The sustainable use of rhino is a key issue in terms of promoting the socio-economic upliftment of the Balepye and Selwane communities in Limpopo. These communities have reclaimed the land originally taken from them (historically an area used for game-farming), which lies between Tzaneen and the Kruger National Park, adjacent to the Hans Merensky Nature Reserve. Various farm portions were redeveloped and consolidated to form a single 9 000ha area for tourism and conservation development. In partnership with private landowners, a 20 000ha private reserve has been created – one of the largest in the country – known as the Greater Balepye Nature Reserve. Having identified wildlife as the sector best able to support the aspirations of our communities, we asked government and the private sector to partner with us and focus on the sustainable use of communal land.
In 2013, government drew up a plan whereby we could consider ranching rhino as a viable economic activity. In our villages, about 70% of people are unemployed, so job creation is uppermost in our minds. Strategic partnerships with government and private investors, including WRSA members (the community is also a member of WRSA), will allow us to protect the national treasure that is the rhino while benefiting the broader community by selling a renewable resource, the horn, and protecting the animal in the process.

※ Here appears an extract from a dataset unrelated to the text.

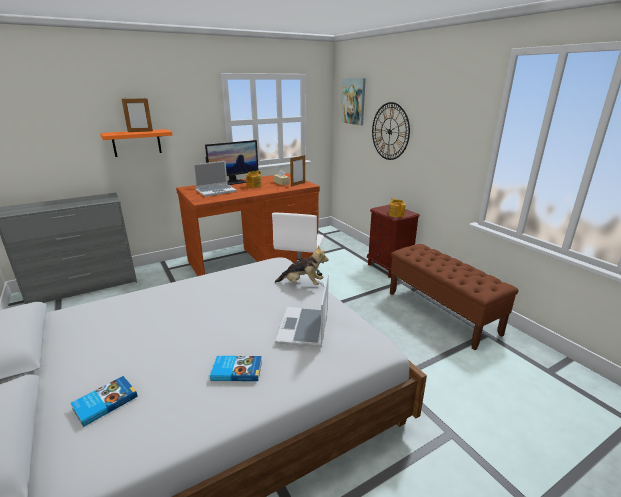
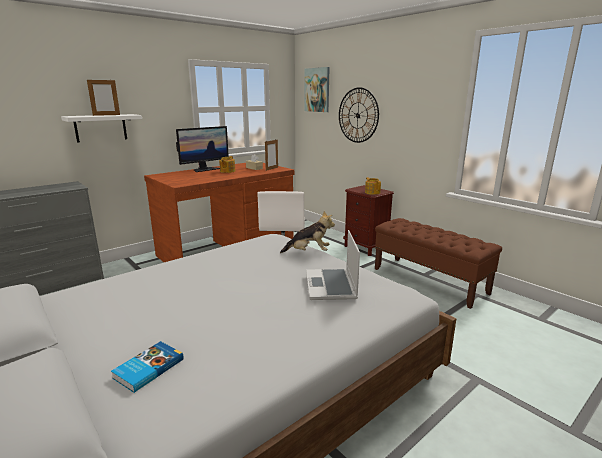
camera: 10 degrees left, 5 degrees down
orange shelf [100,129,173,157] -> white shelf [61,114,142,143]
laptop [193,161,237,197] -> none
book [210,356,262,381] -> none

Currently, the only people benefiting from poaching (syndicates aside) are the poachers themselves – and this asset-stripping is robbing us of something that is rightfully ours. We chose WRSA as a partner because it was the only body with the reputation, skills and will to assist us with our initiative. WRSA rhino owners have mentored us and given us advice; farmers owning rhinos should indeed consider partnering with communities in their areas and exploring a similar business model, which will ultimately lead to greater rhino protection.
Communities that are invested in the survival of the species will be less likely to offer support to poachers in exchange for money. In fact, if similar projects are allowed to flourish in the country, we will be able to push back against rhino poaching and actually take the fight to the poacher. The wealth generated by the sale of the legal horn will go back to the communities for capacity building and revenues in the form of taxes will be paid to government. We would like to lobby CITES to legalise the rhino-horn trade as it will allow us to tackle the socio-economic ills that still plague our communities. This is but one of the issues underscoring our rhino conservation and sustainable game-ranching project, which will see the communities focusing on hunting, breeding, tourism and conservation.